Integrated sedimentologic, ichnologic, and stratigraphic data of cores and well logs has resulted in a depositional framework that comprises 7 facies associations (FA1-FA7). Ichnology and extensive facies mapping aided in delineating major sequence stratigraphic surfaces and distinct stratal packages. Estuarine deposits (FA1-FA2) consist of a low diversity, diminutive, mixed Skolithos-Cruziana ichnological suite dominated by Cylindrichnus, Gyrolithes and Teichichnus. Marine shoreface deposits (FA3-FA6) are characterized by linear sand bodies representing amalgamated proximal to distal tidal bars and rare highly burrowed interbar areas. These deposits illustrate higher diversities and larger marine traces of an overall proximal Cruziana ichnofacies.

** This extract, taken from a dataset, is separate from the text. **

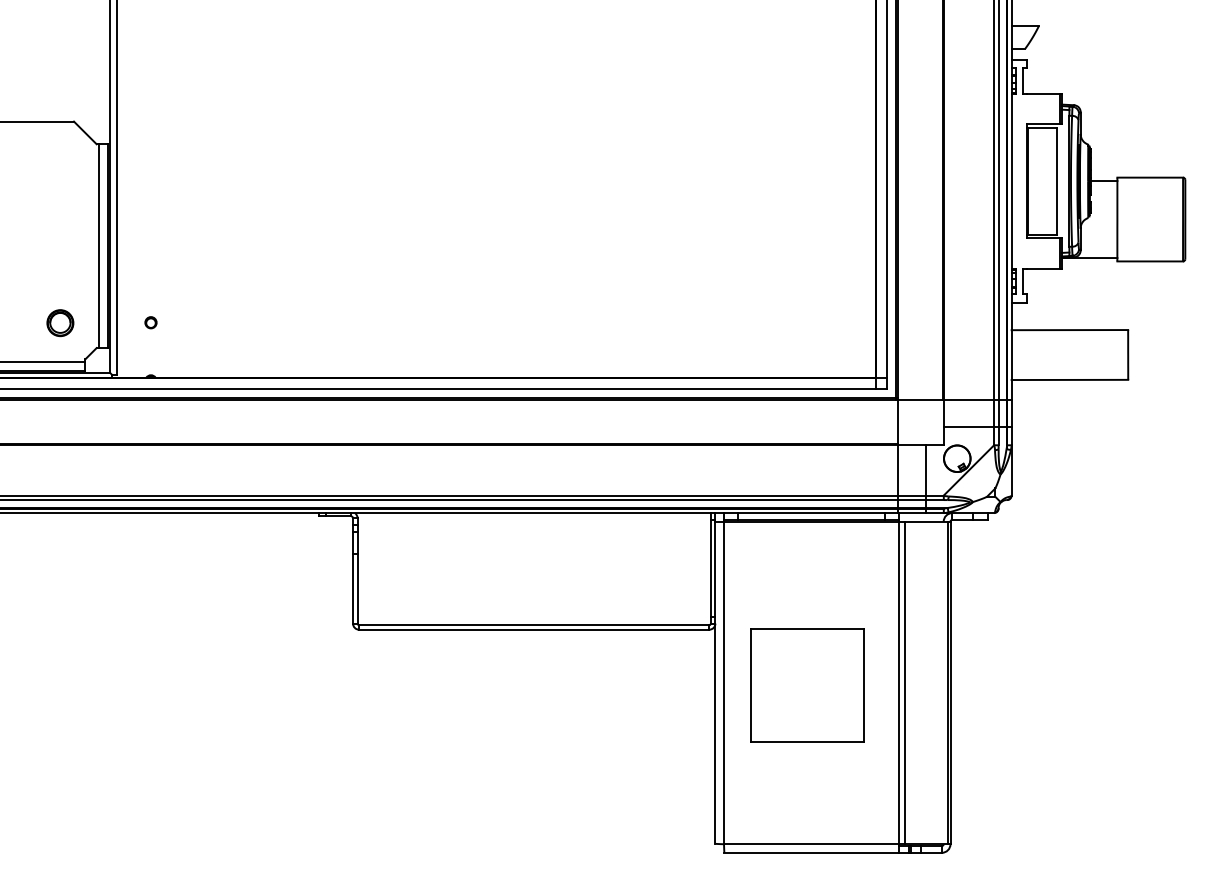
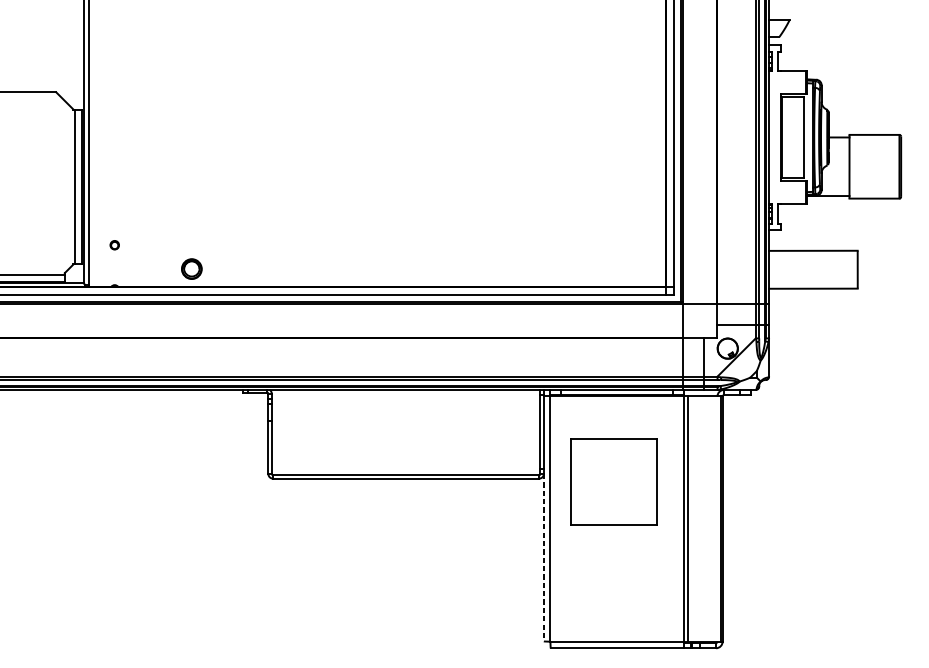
part: (60, 323) -> (191, 269), moved
part: (807, 685) -> (613, 482), moved
line: (715, 734) -> (543, 558), solid -> dashed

The McMurray Formation accumulated in a secondary paleo-valley that formed an embayment west of the main valley system. Deposition was characterized by overall transgression and a starved sediment supply, resulting in overall retrogradation with episodes of progradation. Estuarine deposits occur at the base of the succession and represent the initial transgression and filling of the paleo-valley, where distribution was controlled largely by Devonian structure. Overlying deposits accumulated as tide-dominated to mixed wave-tide influenced delta front tidal sands and are separated from the underlying estuary by a tidal ravinement surface that developed during slow transgression. A transgressive surface of erosion demarcated by a Glossifungites surface and glauconite sands occurs near the top of the succession. The McMurray is bound by a maximum flooding surface characterized by offshore shales, followed by a gradational to sharp-based shoreface of the Wabiskaw Member (FA7).